Actual estimates end up being very close to the ML solution, so I am cautiously optimistic I didn’t mess anything up. Here are the posteriors, with ugly red lines denoting the ML point estimates. As you can see, everything is pretty bang on.
Finally, the actual estimated state values. I’m not sure how to combine the uncertainty that comes from the parameter estimates with the variances from the model, so I didn’t do it in this plot. The shaded region is just the 90% CI around the mean estimate, not the true uncertainty around the model estimates (which need to account for the covariance estimation).

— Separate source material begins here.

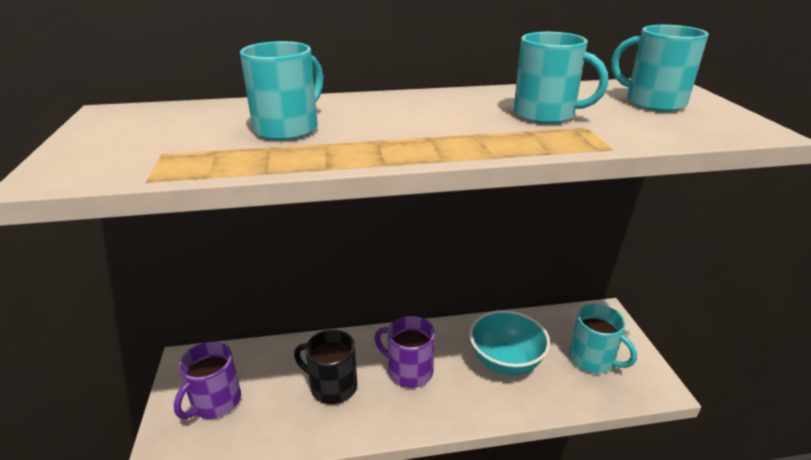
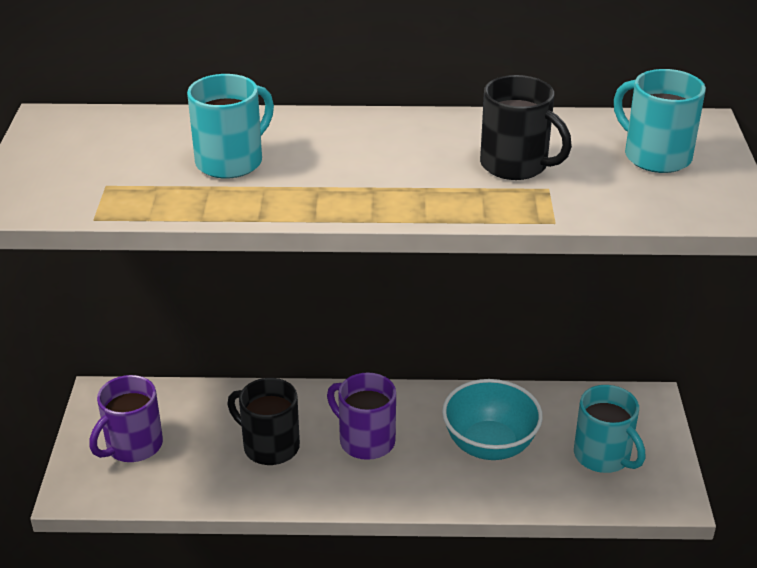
camera: 10 degrees right, 5 degrees up
turquoise mug [514,32,608,124] -> black mug [480,75,572,180]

So where to go from here? Given that I already copied Statsmodels so blatantly, my next step will be to copy their SARIMAX api. The goal is to be able to specify the model using order=(p,d,q), seasonal_order=(P,D,Q,s), trend=['c', 't', 'ct'], then let the user set up the model as above. It would also be nice to have some helper functions to gather up, flatten, and concatenate the parameters in the PyMC model for the user. Ideally, we would end up with something like:
model = BayesianSARIMAX(exog=data, endog=feature_df, order=(1,0,0), trend='ct')
kalman_likelihood = StateSpaceLikelihood(model)
kalman_mean = StateSpaceMean(model)
kalman_cov = StateSpaceCovariance(model)
with pm.Model(coords = coords) as time_series_model:
# assign priors
theta = helper_function(parameter_list)
likelihood = pm.Potential("likelihood", kalman_likelihood(theta))
This would leave things open for hierarchical modeling.
In principal, VARMAX models are also well within reach, as well as exponential moving average models, even DSGE models – anything that can be represented in state space form can be easily dropped into this framework by just extending the PyMCStateSpace class. I just need to go over the kalman_step method in the KalmanFilter to make sure the shapes are all correct for the case when there are 3d and 4d tensors being passed in. I’m pretty sure that’s not currently the case. I also need to update the kalman filter equations to include the trend vectors in the transition and observation equations.
Other potential steps:
- Impulse Response Functions
- Simulation method. Would allow for non-normally distributed errors via
pm.Simulate? - More Filter classes to extended to other error types: Bayes filter, unscented kalman filter, etc.
This is of course in addition to figuring out how to improvement and get more speed out of this basic setup. Anyway I’m quite excited by it, hopefully it is interesting to someone else out there too!